◆ **Instructions for the task**
An exact copy of the entries is required, with every image omitted.

Record set section start

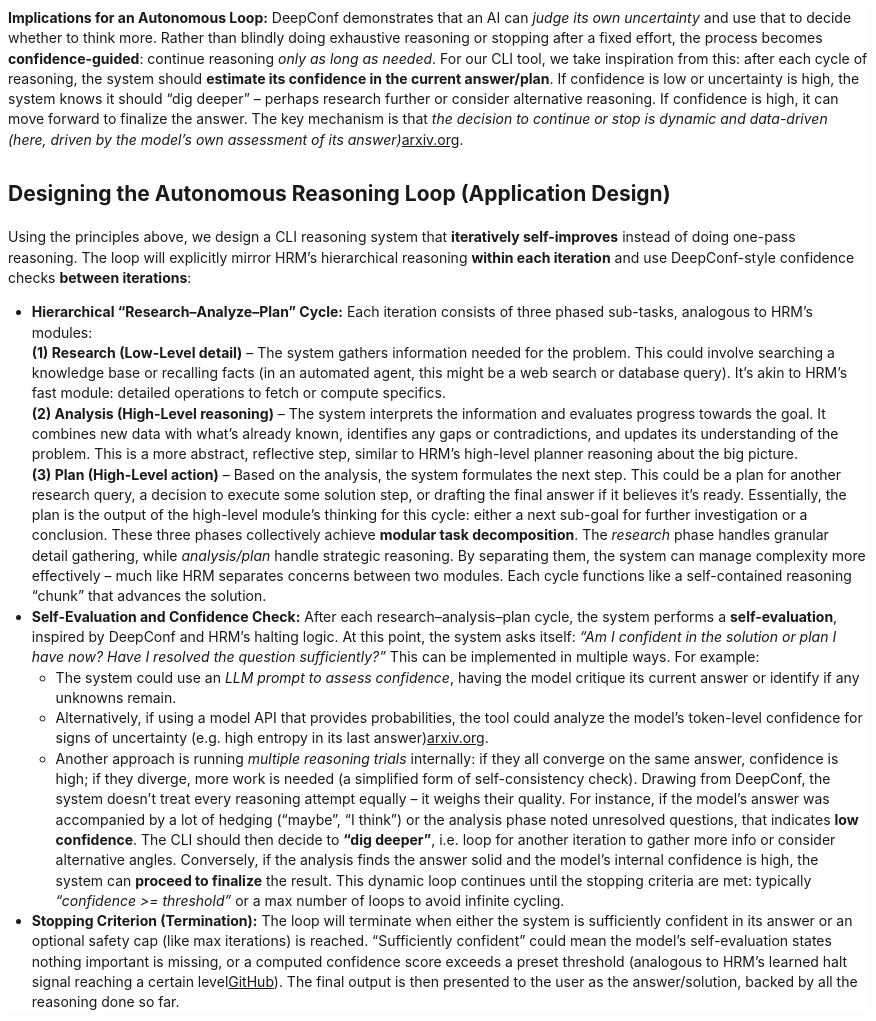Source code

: **Implications for an Autonomous Loop:** DeepConf demonstrates that an AI can _judge its own uncertainty_ and use that to decide whether to think more. Rather than blindly doing exhaustive reasoning or stopping after a fixed effort, the process becomes **confidence-guided**: continue reasoning _only as long as needed_. For our CLI tool, we take inspiration from this: after each cycle of reasoning, the system should **estimate its confidence in the current answer/plan**. If confidence is low or uncertainty is high, the system knows it should “dig deeper” – perhaps research further or consider alternative reasoning. If confidence is high, it can move forward to finalize the answer. The key mechanism is that _the decision to continue or stop is dynamic and data-driven (here, driven by the model’s own assessment of its answer)_[arxiv.org](https://arxiv.org/html/2508.15260v1#:~:text=with%20Confidence%20,compared%20to%20full%20parallel).

Designing the Autonomous Reasoning Loop (Application Design)
------------------------------------------------------------

Using the principles above, we design a CLI reasoning system that **iteratively self-improves** instead of doing one-pass reasoning. The loop will explicitly mirror HRM’s hierarchical reasoning **within each iteration** and use DeepConf-style confidence checks **between iterations**:

*   **Hierarchical “Research–Analyze–Plan” Cycle:** Each iteration consists of three phased sub-tasks, analogous to HRM’s modules:  
    **(1) Research (Low-Level detail)** – The system gathers information needed for the problem. This could involve searching a knowledge base or recalling facts (in an automated agent, this might be a web search or database query). It’s akin to HRM’s fast module: detailed operations to fetch or compute specifics.  
    **(2) Analysis (High-Level reasoning)** – The system interprets the information and evaluates progress towards the goal. It combines new data with what’s already known, identifies any gaps or contradictions, and updates its understanding of the problem. This is a more abstract, reflective step, similar to HRM’s high-level planner reasoning about the big picture.  
    **(3) Plan (High-Level action)** – Based on the analysis, the system formulates the next step. This could be a plan for another research query, a decision to execute some solution step, or drafting the final answer if it believes it’s ready. Essentially, the plan is the output of the high-level module’s thinking for this cycle: either a next sub-goal for further investigation or a conclusion.
    These three phases collectively achieve **modular task decomposition**. The _research_ phase handles granular detail gathering, while _analysis/plan_ handle strategic reasoning. By separating them, the system can manage complexity more effectively – much like HRM separates concerns between two modules. Each cycle functions like a self-contained reasoning “chunk” that advances the solution.
*   **Self-Evaluation and Confidence Check:** After each research–analysis–plan cycle, the system performs a **self-evaluation**, inspired by DeepConf and HRM’s halting logic. At this point, the system asks itself: _“Am I confident in the solution or plan I have now? Have I resolved the question sufficiently?”_ This can be implemented in multiple ways. For example:
    *   The system could use an _LLM prompt to assess confidence_, having the model critique its current answer or identify if any unknowns remain.
    *   Alternatively, if using a model API that provides probabilities, the tool could analyze the model’s token-level confidence for signs of uncertainty (e.g. high entropy in its last answer)[arxiv.org](https://arxiv.org/html/2508.15260v1#:~:text=We%20define%20token%20confidence%20as,tokens%20at%20position).
    *   Another approach is running _multiple reasoning trials_ internally: if they all converge on the same answer, confidence is high; if they diverge, more work is needed (a simplified form of self-consistency check).
    Drawing from DeepConf, the system doesn’t treat every reasoning attempt equally – it weighs their quality. For instance, if the model’s answer was accompanied by a lot of hedging (“maybe”, “I think”) or the analysis phase noted unresolved questions, that indicates **low confidence**. The CLI should then decide to **“dig deeper”**, i.e. loop for another iteration to gather more info or consider alternative angles. Conversely, if the analysis finds the answer solid and the model’s internal confidence is high, the system can **proceed to finalize** the result. This dynamic loop continues until the stopping criteria are met: typically _“confidence >= threshold”_ or a max number of loops to avoid infinite cycling.
*   **Stopping Criterion (Termination):** The loop will terminate when either the system is sufficiently confident in its answer or an optional safety cap (like max iterations) is reached. “Sufficiently confident” could mean the model’s self-evaluation states nothing important is missing, or a computed confidence score exceeds a preset threshold (analogous to HRM’s learned halt signal reaching a certain level[GitHub](https://github.com/sapientinc/HRM/blob/05dd4ef795a98c20110e380a330d0b3ec159a46b/models/hrm/hrm_act_v1.py#L260-L269)). The final output is then presented to the user as the answer/solution, backed by all the reasoning done so far.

Record set section end

◆ **Response to the task**
Source code

: **Implications for an Autonomous Loop:** DeepConf demonstrates that an AI can _judge its own uncertainty_ and use that to decide whether to think more. Rather than blindly doing exhaustive reasoning or stopping after a fixed effort, the process becomes **confidence-guided**: continue reasoning _only as long as needed_. For our CLI tool, we take inspiration from this: after each cycle of reasoning, the system should **estimate its confidence in the current answer/plan**. If confidence is low or uncertainty is high, the system knows it should “dig deeper” – perhaps research further or consider alternative reasoning. If confidence is high, it can move forward to finalize the answer. The key mechanism is that _the decision to continue or stop is dynamic and data-driven (here, driven by the model’s own assessment of its answer)_[arxiv.org](https://arxiv.org/html/2508.15260v1#:~:text=with%20Confidence%20,compared%20to%20full%20parallel).

Designing the Autonomous Reasoning Loop (Application Design)
------------------------------------------------------------

Using the principles above, we design a CLI reasoning system that **iteratively self-improves** instead of doing one-pass reasoning. The loop will explicitly mirror HRM’s hierarchical reasoning **within each iteration** and use DeepConf-style confidence checks **between iterations**:

*   **Hierarchical “Research–Analyze–Plan” Cycle:** Each iteration consists of three phased sub-tasks, analogous to HRM’s modules:  
    **(1) Research (Low-Level detail)** – The system gathers information needed for the problem. This could involve searching a knowledge base or recalling facts (in an automated agent, this might be a web search or database query). It’s akin to HRM’s fast module: detailed operations to fetch or compute specifics.  
    **(2) Analysis (High-Level reasoning)** – The system interprets the information and evaluates progress towards the goal. It combines new data with what’s already known, identifies any gaps or contradictions, and updates its understanding of the problem. This is a more abstract, reflective step, similar to HRM’s high-level planner reasoning about the big picture.  
    **(3) Plan (High-Level action)** – Based on the analysis, the system formulates the next step. This could be a plan for another research query, a decision to execute some solution step, or drafting the final answer if it believes it’s ready. Essentially, the plan is the output of the high-level module’s thinking for this cycle: either a next sub-goal for further investigation or a conclusion.
    These three phases collectively achieve **modular task decomposition**. The _research_ phase handles granular detail gathering, while _analysis/plan_ handle strategic reasoning. By separating them, the system can manage complexity more effectively – much like HRM separates concerns between two modules. Each cycle functions like a self-contained reasoning “chunk” that advances the solution.
*   **Self-Evaluation and Confidence Check:** After each research–analysis–plan cycle, the system performs a **self-evaluation**, inspired by DeepConf and HRM’s halting logic. At this point, the system asks itself: _“Am I confident in the solution or plan I have now? Have I resolved the question sufficiently?”_ This can be implemented in multiple ways. For example:
    *   The system could use an _LLM prompt to assess confidence_, having the model critique its current answer or identify if any unknowns remain.
    *   Alternatively, if using a model API that provides probabilities, the tool could analyze the model’s token-level confidence for signs of uncertainty (e.g. high entropy in its last answer)[arxiv.org](https://arxiv.org/html/2508.15260v1#:~:text=We%20define%20token%20confidence%20as,tokens%20at%20position).
    *   Another approach is running _multiple reasoning trials_ internally: if they all converge on the same answer, confidence is high; if they diverge, more work is needed (a simplified form of self-consistency check).
    Drawing from DeepConf, the system doesn’t treat every reasoning attempt equally – it weighs their quality. For instance, if the model’s answer was accompanied by a lot of hedging (“maybe”, “I think”) or the analysis phase noted unresolved questions, that indicates **low confidence**. The CLI should then decide to **“dig deeper”**, i.e. loop for another iteration to gather more info or consider alternative angles. Conversely, if the analysis finds the answer solid and the model’s internal confidence is high, the system can **proceed to finalize** the result. This dynamic loop continues until the stopping criteria are met: typically _“confidence >= threshold”_ or a max number of loops to avoid infinite cycling.
*   **Stopping Criterion (Termination):** The loop will terminate when either the system is sufficiently confident in its answer or an optional safety cap (like max iterations) is reached. “Sufficiently confident” could mean the model’s self-evaluation states nothing important is missing, or a computed confidence score exceeds a preset threshold (analogous to HRM’s learned halt signal reaching a certain level[GitHub](https://github.com/sapientinc/HRM/blob/05dd4ef795a98c20110e380a330d0b3ec159a46b/models/hrm/hrm_act_v1.py#L260-L269)). The final output is then presented to the user as the answer/solution, backed by all the reasoning done so far.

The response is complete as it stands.